A former chemist at a Massachusetts drug lab was arrested yesterday after being accused of mishandling and falsifying thousands of tests. As a result, a good number of drug convictions in the Boston area are now in doubt.
Annie Dookhan was arrested at her home outside Boston.Dookhan told investigators, "I screwed up big time. I messed up, I messed up bad." Considering the ramifications, that can only be described as an understatement.
Police said the former state crime lab chemist admitted that she altered or faked test results of drug cases assigned to her. Prosecutors said she went as far as adding cocaine to samples that were negative.
"There was clearly a short cutting of corners," State Attorney General Martha Coakley said. "There was just getting this done as quickly as possible and all of that we're looking at."
Officials said during her nine years the lab, Dookhan tested more than 60,000 drug samples. About 11,000 people now in jail were put there in part due to her work.

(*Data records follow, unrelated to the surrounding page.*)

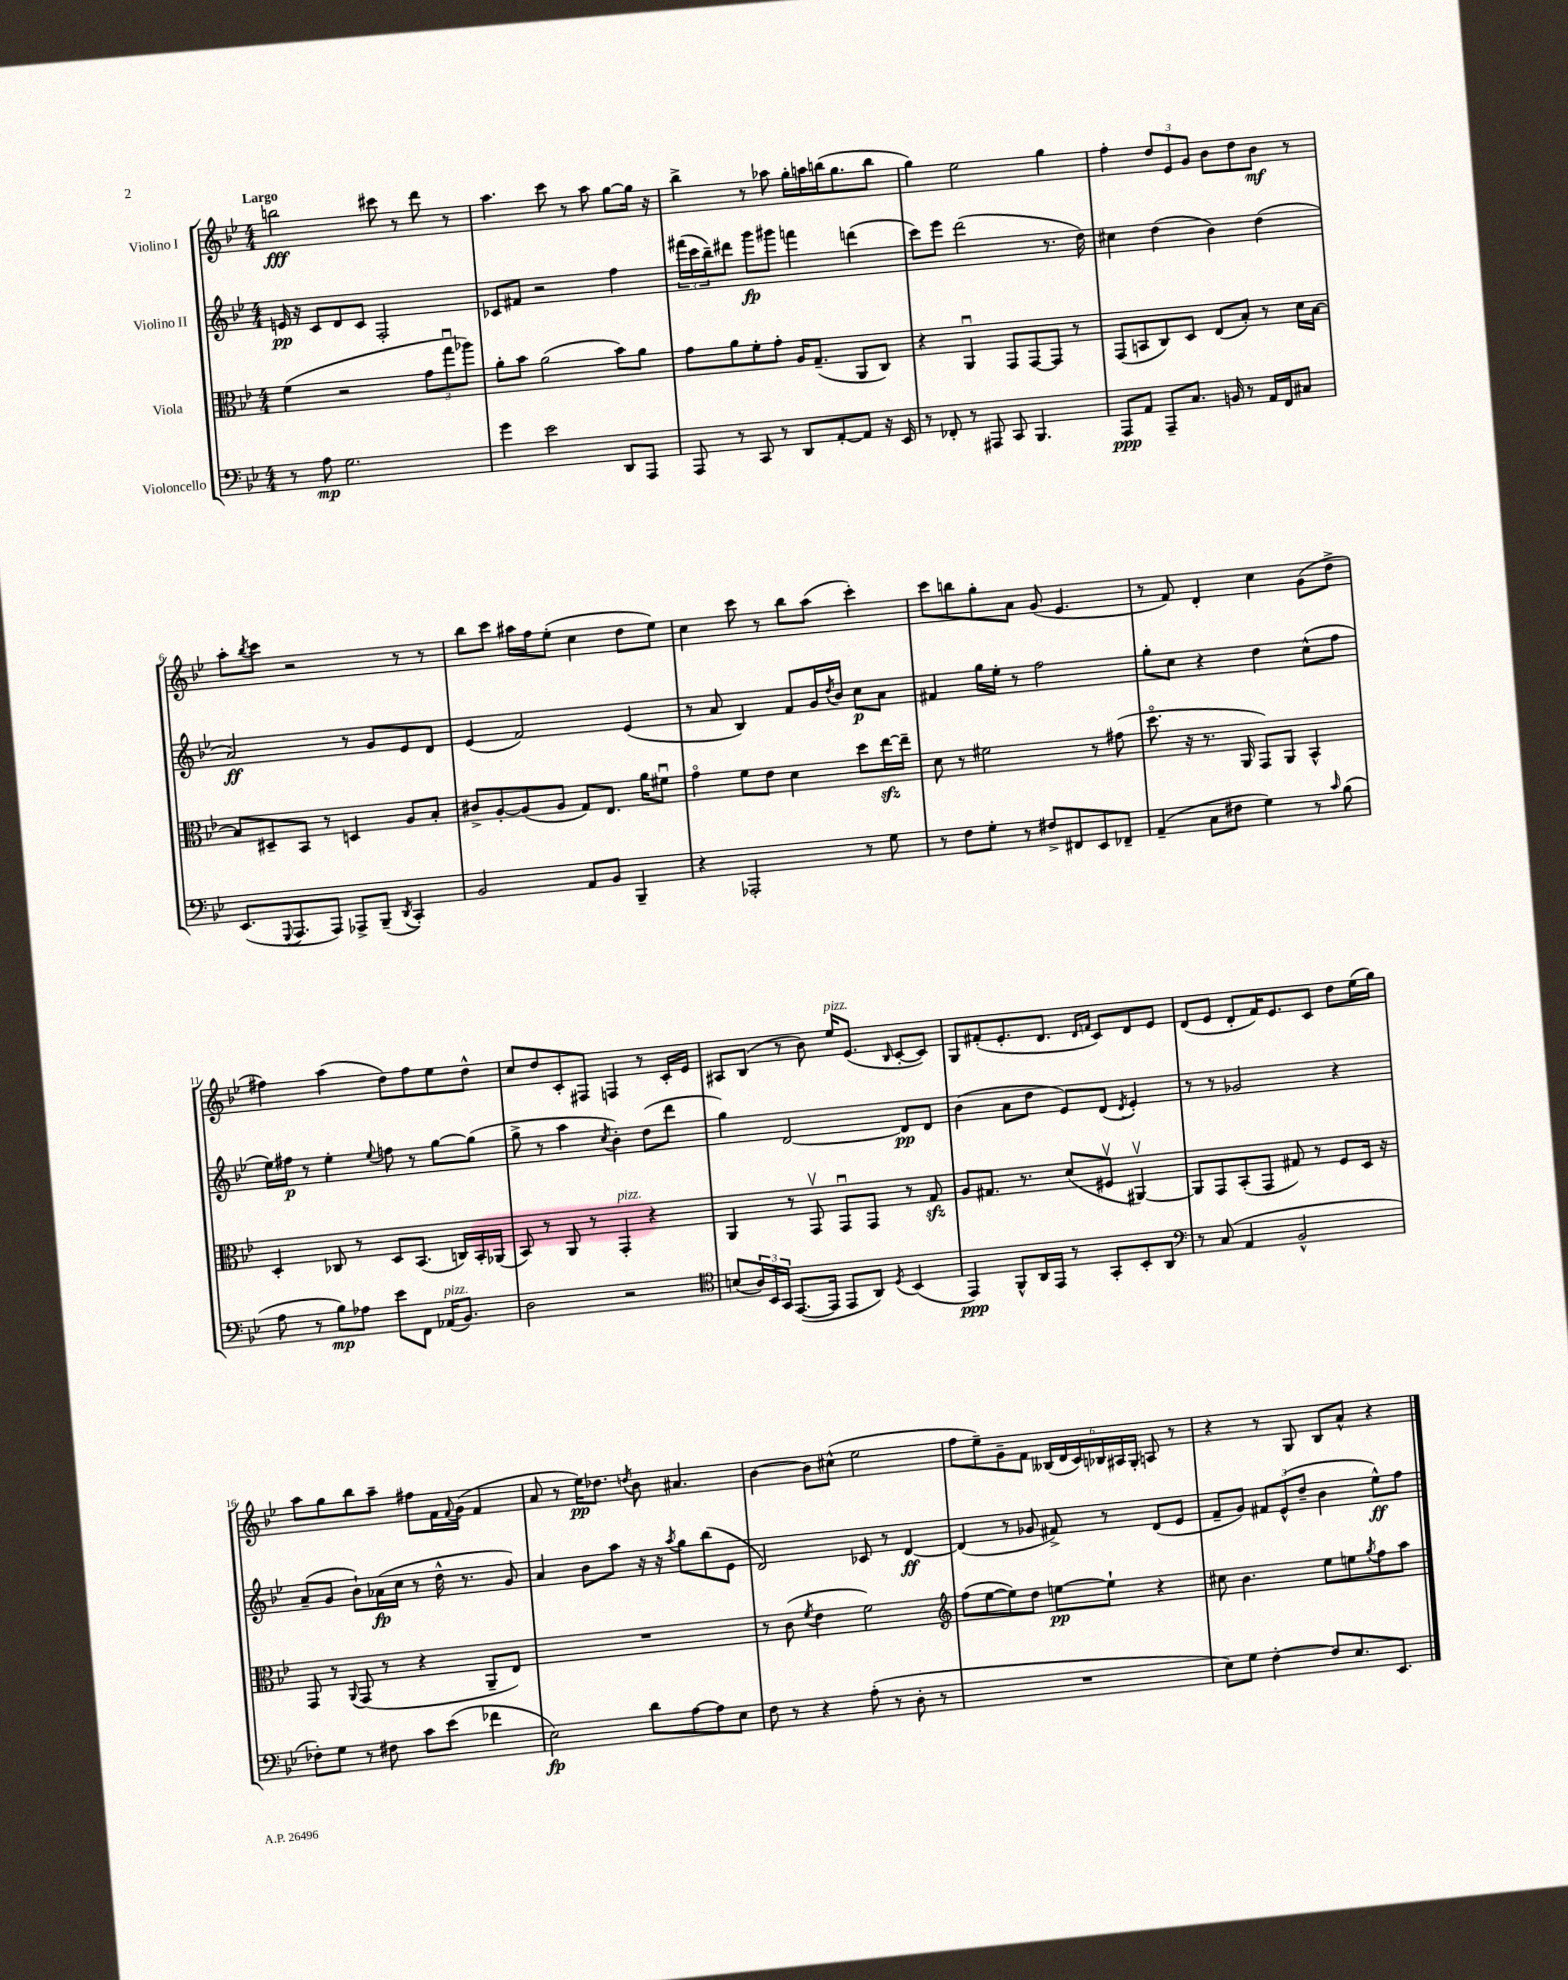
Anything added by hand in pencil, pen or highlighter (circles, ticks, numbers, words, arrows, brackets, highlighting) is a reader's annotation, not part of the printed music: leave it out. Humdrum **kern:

**kern	**dynam	**kern	**dynam	**kern	**dynam	**kern	**dynam
*part4	*part4	*part3	*part3	*part2	*part2	*part1	*part1
*staff4	*staff4	*staff3	*staff3	*staff2	*staff2	*staff1	*staff1
*I"Violoncello	*	*I"Viola	*	*I"Violino II	*	*I"Violino I	*
*clefF4	*	*clefC3	*	*clefG2	*	*clefG2	*
*k[b-e-]	*	*k[b-e-]	*	*k[b-e-]	*	*k[b-e-]	*
*M4/4	*	*M4/4	*	*M4/4	*	*M4/4	*
=1	=1	=1	=1	=1	=1	=1	=1
!	!	!	!	!	!	!LO:TX:a:B:t=Largo	!
8r	.	(4f\	.	16en/	pp	2bbn\	fff
.	.	.	.	16r	.	.	.
8A\	mp	.	.	8c/L	.	.	.
2.G\	.	2r	.	8d/	.	.	.
.	.	.	.	8c/J	.	.	.
.	.	.	.	2F'/	.	8ccc#X\	.
.	.	.	.	.	.	8r	.
.	.	12g\L	.	.	.	8ddd\	.
.	.	12ggu\	.	.	.	.	.
.	.	.	.	.	.	8r	.
.	.	12aa-X\J)	.	.	.	.	.
=2	=2	=2	=2	=2	=2	=2	=2
4g\	.	8a'\L	.	8c-X/L	.	4.aa\	.
.	.	8b-\J	.	8f#X/J	.	.	.
2e-\	.	(2a\	.	2r	.	.	.
.	.	.	.	.	.	8ccc\	.
.	.	.	.	.	.	8r	.
.	.	.	.	.	.	8aa\	.
8DD/L	.	8b-\L)	.	4ff\	.	[8gg\L	.
8AAA/J	.	8a\J	.	.	.	16gg\Jk]	.
.	.	.	.	.	.	16r	.
=3	=3	=3	=3	=3	=3	=3	=3
8AAA/	.	8g\L	.	(24fff#X\LL	.	4bb-^\	.
.	.	.	.	24ccc\	.	.	.
.	.	.	.	24bb-~\J)	.	.	.
8r	.	8a\	.	8ddd#X\J	.	.	.
8CC/	.	8f'\	.	8ggg\L	fp	8r	.
8r	.	8g'\J	.	8ggg#X\J	.	8aa-X\	.
8DD/L	.	16A/KL	.	4fffn\	.	16gg'\LL	.
.	.	(8.G~/J	.	.	.	16aan\	.
[8AA'/	.	.	.	.	.	(16bbn\J	.
.	.	.	.	.	.	8.gg\	.
8AA/J]	.	8AA/L	.	(4dddn\	.	.	.
16r	.	8C/J)	.	.	.	8bb\J	.
16EE-/	.	.	.	.	.	.	.
=4	=4	=4	=4	=4	=4	=4	=4
8r	.	4r	.	8ccc\L)	.	4gg\)	.
8FF-X'/	.	.	.	8eee-\J	.	.	.
8r	.	4AAu/	.	(2ddd\	.	2ee-\	.
8AAA#X/	.	.	.	.	.	.	.
8CC/	.	8GG/L	.	.	.	.	.
4.BBB-/	.	[8GG/	.	.	.	.	.
.	.	8GG/J]	.	8.r	.	4gg\	.
.	.	8r	.	.	.	.	.
.	.	.	.	16dd\)	.	.	.
=5	=5	=5	=5	=5	=5	=5	=5
8AAA/L	ppp	(8GG/L	.	4cc#X\	.	4ff'\	.
8AA/J	.	8BBn/	.	.	.	.	.
8AAA~/L	.	8C/)	.	(4dd\	.	12dd/L	.
.	.	.	.	.	.	12e-/	.
8.C/J	.	8D/J	.	.	.	.	.
.	.	.	.	.	.	12g/J	.
.	.	(8E-/L	.	4b-\)	.	8b-\L	.
16BBn/	.	.	.	.	.	.	.
8r	.	8B-'/J)	.	.	.	8dd\	.
16AA/LL	.	8r	.	(4dd\	.	8b-\J	mf
16FF/J	.	.	.	.	.	.	.
8C#X/J	.	16d\LL	.	.	.	8r	.
.	.	[16B-\JJ	.	.	.	.	.
!!LO:LB:g=z
=6	=6	=6	=6	=6	=6	=6	=6
(8.EE-/L	.	8B-/L]	.	2a/)	ff	8aa'\L	.
.	.	.	.	.	.	8qbb-/	.
.	.	8D#X~/	.	.	.	8ccc\J	.
8qqGGG/	.	.	.	.	.	.	.
8.AAA/	.	.	.	.	.	.	.
.	.	8BB-/J	.	.	.	2r	.
8AAA/J)	.	8r	.	.	.	.	.
8AAA-X^/L	.	4Dn/	.	8r	.	.	.
(8BBB-~/J	.	.	.	8g/L	.	.	.
8qDD/	.	.	.	.	.	.	.
4CC'/)	.	8A/L	.	8e-/	.	8r	.
.	.	8B-'/J	.	8d/J	.	8r	.
=7	=7	=7	=7	=7	=7	=7	=7
2BB-/	.	8c#X^/L	.	(4e-/	.	8bb-\L	.
.	.	[8A'/	.	.	.	8ccc\J	.
.	.	(8A/]	.	2f/)	.	16aa#X\LL	.
.	.	.	.	.	.	16ff\J	.
.	.	8A/J	.	.	.	(8ee-'\J	.
8AA/L	.	8G/L)	.	.	.	4cc\	.
8BB-/J	.	8.E-/J	.	.	.	.	.
4BBB-~/	.	.	.	(4e-/	.	8dd\L	.
.	.	16a\KL	.	.	.	.	.
.	.	8f#Xu\J	.	.	.	8ee-\J)	.
=8	=8	=8	=8	=8	=8	=8	=8
4r	.	4g\	.	8r	.	4cc\	.
.	.	.	.	8a/	.	.	.
2AAA-X'/	.	8f\L	.	4B-/)	.	8ccc\	.
.	.	8e-\J	.	.	.	8r	.
.	.	4d\	.	8f/L	.	8bb-\L	.
.	.	.	.	16g/L	.	(8aa\J	.
.	.	.	.	8qdd/	.	.	.
.	.	.	.	16b-/JJ	.	.	.
8r	.	8dd\L	.	8cc\L	p	4ccc'\)	.
8G\	.	[16ee-zz\L	.	8a\J	.	.	.
.	.	16ee-~\JJ]	.	.	.	.	.
=9	=9	=9	=9	=9	=9	=9	=9
8r	.	8d\	.	4f#X/	.	8ccc\L	.
8F\L	.	8r	.	.	.	8bbn\	.
8G'\J	.	2f#X\	.	16gg\LL	.	8gg'\	.
.	.	.	.	16ee-'\JJ	.	.	.
8r	.	.	.	8r	.	8a\J	.
8F#X^/L	.	.	.	2ff\	.	(8g/	.
8FF#X/	.	.	.	.	.	4.e-/	.
8EE-/	.	8r	.	.	.	.	.
8FF-X~/J	.	(8g#X\	.	.	.	.	.
=10	=10	=10	=10	=10	=10	=10	=10
(4AA~/	.	8.dd\	.	8gg'\L	.	8r	.
.	.	.	.	8cc\J	.	8f/)	.
.	.	16r	.	.	.	.	.
8C\L	.	8.r	.	4r	.	4d'/	.
8F#X\J	.	.	.	.	.	.	.
.	.	16AA/	.	.	.	.	.
4G\)	.	8GG/L)	.	4dd\	.	4cc\	.
.	.	8AA/J	.	.	.	.	.
8r	.	4BB-^^/	.	(8cc^^\L	.	(8g\L	.
16qqc/	.	.	.	.	.	.	.
(8B-\	.	.	.	8ff\J	.	8dd^\J	.
!!LO:LB:g=z
=11	=11	=11	=11	=11	=11	=11	=11
8A\	.	4D'/	.	16ee-\LL)	.	4ff#X\)	.
.	.	.	.	16ff#X\JJ	p	.	.
8r	.	.	.	8r	.	.	.
8B-\L)	mp	8C-X/	.	4ee-'\	.	(4aa\	.
8A-X\J	.	8r	.	.	.	.	.
.	.	.	.	8qqee-/	.	.	.
8e-\L	.	8D/L	.	8ffn\	.	8dd\L)	.
8FF\J	.	(8.BB-/J	.	8r	.	8ff#\	.
!LO:TX:a:i:t=pizz.	!	!	!	!	!	!	!
(16AA-X/KL	.	.	.	[8gg\L	.	8ee-\	.
8.BB-/J)	.	16Cn/LL)	.	.	.	.	.
.	.	16BB-'/	.	(8gg\J]	.	8dd^^\J	.
.	.	(16AA-X/JJ	.	.	.	.	.
=12	=12	=12	=12	=12	=12	=12	=12
2D\	.	8BB-/)	.	8gg^\	.	8cc/L	.
.	.	8r	.	8r	.	8dd/	.
.	.	8AA/	.	4aa\	.	8c'/	.
.	.	8r	.	.	.	8F#X/J	.
.	.	.	.	8qcc/	.	.	.
!	!	!LO:TX:a:i:t=pizz.	!	!	!	!	!
2r	.	4GG'/	.	4b-'\)	.	4Fn/	.
.	.	4r	.	(8dd\L	.	8r	.
.	.	.	.	8ddd\J	.	16c'/LL	.
.	.	.	.	.	.	16e-/JJ	.
=13	=13	=13	=13	=13	=13	=13	=13
*clefC4	*	*	*	*	*	*	*
(8Bn/L	.	4AA/	.	4gg\)	.	8A#X/L	.
24A/L)	.	.	.	.	.	(8B-/J	.
24BB-/	.	.	.	.	.	.	.
24GG/JJ	.	.	.	.	.	.	.
([8.EE-/L	.	8r	.	[2d/	.	8r	.
.	.	8GGv/	.	.	.	8b-\)	.
16EE-/Jk]	.	.	.	.	.	.	.
!	!	!	!	!	!	!LO:TX:a:i:t=pizz.	!
8EE-/L	.	8GGu/L	.	.	.	16ee-/KL	.
.	.	.	.	.	.	(8.e-/J	.
8AA/J)	.	8GG/J	.	.	.	.	.
8qD/	.	.	.	.	.	16qqB-/	.
(4BB-/	.	8r	.	8d/L]	pp	[8c'/L	.
.	.	8Gzz/	.	8d/J	.	8c/J])	.
=14	=14	=14	=14	=14	=14	=14	=14
4EE-/)	ppp	8A/L	.	(4b-\	.	8G/L	.
.	.	8.G#X/J	.	.	.	(8f#X'/	.
8FF^^/L	.	.	.	8a\L	.	8.e-'/	.
.	.	8.r	.	.	.	.	.
16AA/L	.	.	.	8dd\J	.	.	.
16EE-/JJ	.	.	.	.	.	8.d/J	.
8r	.	(8d/L	.	8e-/L)	.	.	.
.	.	.	.	.	.	16qqd/LL	.
.	.	.	.	.	.	16qqfn/JJ	.
8GG'/L	.	8F#Xv/J	.	(8d/J	.	8c/L)	.
.	.	.	.	8qd/	.	.	.
8BB-'/	.	[4AA#Xv/)	.	4e-'/)	.	8d/	.
8AA/J	.	.	.	.	.	8e-/J	.
=15	=15	=15	=15	=15	=15	=15	=15
*clefF4	*	*	*	*	*	*	*
8r	.	8AA#/L]	.	8r	.	(8d/L	.
(8C/	.	8GG/	.	8r	.	8e-/J	.
4AA/	.	(8BB-'/	.	2g-X/	.	8d'/L	.
.	.	8GG/J	.	.	.	16f/K)	.
.	.	.	.	.	.	8.e-/	.
2BB-^^/	.	8G#X/)	.	.	.	.	.
.	.	8r	.	.	.	8c/J	.
.	.	8F/L	.	4r	.	8dd\L	.
.	.	16D/Jk	.	.	.	(16ee-\L	.
.	.	16r	.	.	.	16gg\JJ)	.
!!LO:LB:g=z
=16	=16	=16	=16	=16	=16	=16	=16
8F-X'\L)	.	8GG/	.	(8a~/L	.	8aa\L	.
8G\J	.	8r	.	8g/J	.	8gg\	.
.	.	8qqAA/	.	.	.	.	.
8r	.	(8GG/	.	8b-`\L)	.	8bb-\	.
8F#X\	.	8r	.	(16a-X\L	fp	8aa~\J	.
.	.	.	.	16cc\JJ	.	.	.
8c\L	.	4r	.	8r	.	8ff#X\L	.
(8e-\J	.	.	.	16dd^^\	.	16f\L	.
.	.	.	.	.	.	8qqf/	.
.	.	.	.	8.r	.	(16g\JJ	.
4f-X\	.	8AA~/L	.	.	.	4f/	.
.	.	8E-/J)	.	8g/)	.	.	.
=17	=17	=17	=17	=17	=17	=17	=17
2E-\)	fp	1r	.	4a/	.	8a/	.
.	.	.	.	.	.	8r	.
.	.	.	.	8b-\L	.	16ee-\KL)	pp
.	.	.	.	.	.	8.dd-X\J	.
.	.	.	.	8aa\J	.	.	.
.	.	.	.	.	.	8qddn/	.
8d\L	.	.	.	16r	.	8b-\	.
.	.	.	.	16r	.	.	.
.	.	.	.	8qaa/	.	.	.
[8A\	.	.	.	8gg\L	.	4.a#X/	.
8A\]	.	.	.	(8bb-\	.	.	.
8E-\J	.	.	.	8e-\J	.	.	.
=18	=18	=18	=18	=18	=18	=18	=18
8F\	.	8r	.	2d/)	.	[4b-\	.
8r	.	(8c\	.	.	.	.	.
.	.	8qf/	.	.	.	.	.
4r	.	4e-\	.	.	.	8b-\L]	.
.	.	.	.	.	.	(8cc#X^^\J	.
(8A'\	.	2f\)	.	8c-X/	.	2ee-\	.
8r	.	.	.	8r	.	.	.
8D'\	.	.	.	[4d/	ff	.	.
8r	.	.	.	.	.	.	.
=19	=19	=19	=19	=19	=19	=19	=19
*	*	*clefG2	*	*	*	*	*
1r	.	(8ff\L	.	(4d/]	.	8ff\L	.
.	.	[8ee-\	.	.	.	8ee-~\)	.
.	.	8ee-\])	.	8r	.	8g~\	.
.	.	8dd\J	.	8g-X/	.	8f\J	.
.	.	[8een\L	pp	8f#X^/)	.	(24B--X/LL	.
.	.	.	.	.	.	24d/	.
.	.	.	.	.	.	24c/)	.
.	.	8ee`\J]	.	8r	.	24B-X/	.
.	.	.	.	.	.	24A#X/	.
.	.	.	.	.	.	24G'/JJ	.
.	.	4r	.	(8d/L	.	8An/	.
.	.	.	.	8e-/J	.	8r	.
=20	=20	=20	=20	=20	=20	=20	=20
8E-\L)	.	8cc#X\	.	8f~/L	.	4r	.
8G\J	.	4.b-\	.	8g/J)	.	.	.
[4F'\	.	.	.	12f#X/L	.	8r	.
.	.	.	.	(12e-^^/	.	.	.
.	.	.	.	.	.	8G/	.
.	.	.	.	12dd~/J	.	.	.
8F/L]	.	8ee-\L	.	4b-\	.	8B-/L	.
8.E-/	.	8een\	.	.	.	8a^^/J	.
.	.	8qgg/	.	.	.	.	.
.	.	8ff\	.	8ee-^^\L)	ff	4r	.
8.EE-/J	.	.	.	.	.	.	.
.	.	8aa\J	.	8ff\J	.	.	.
==	==	==	==	==	==	==	==
*-	*-	*-	*-	*-	*-	*-	*-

Dookhan came under scrutiny in part because she tested more than 500 samples a month--five times the average. And yet, her supervisor claimed to have never seen her in front of a microscope. She also had a bad habit of misidentifying samples.
The scandal started brewing in December, when she was suspended for not signing things in and out. After an investigation revealed she'd cut corners on several of her tests, she resigned in March. Further investigation revealed she'd gone as far as outright faking several tests--including dousing non-drug substances with cocaine to make them look positive. She'd also lied about getting a master's degree at the University of Massachusetts at Boston.
The ramifications of Dookhan's actions are staggering. State officials think that at least 1,140 drug convictions are now in doubt. Additionally, dozens of defendants in the Boston and Cambridge areas have already had their bail reduced due to concerns about tainted evidence. At least one defense attorney thinks that more than a few "very dangerous people" could end up walking because of this.
Dookhan currently faces as much as 22.5 years in prison if she's convicted on all three counts of obstruction of justice and falsifying academic records. However, it looks like under Massachusetts sentencing guidelines, she could get as little as three years (based upon a peek at the sentencing guidelines grid--anyone from Massachusetts can correct me). Given how reckless (at the very least) her behavior was and that it may have led to a lot of innocent people going to jail, I'm hoping for significant upward departure here.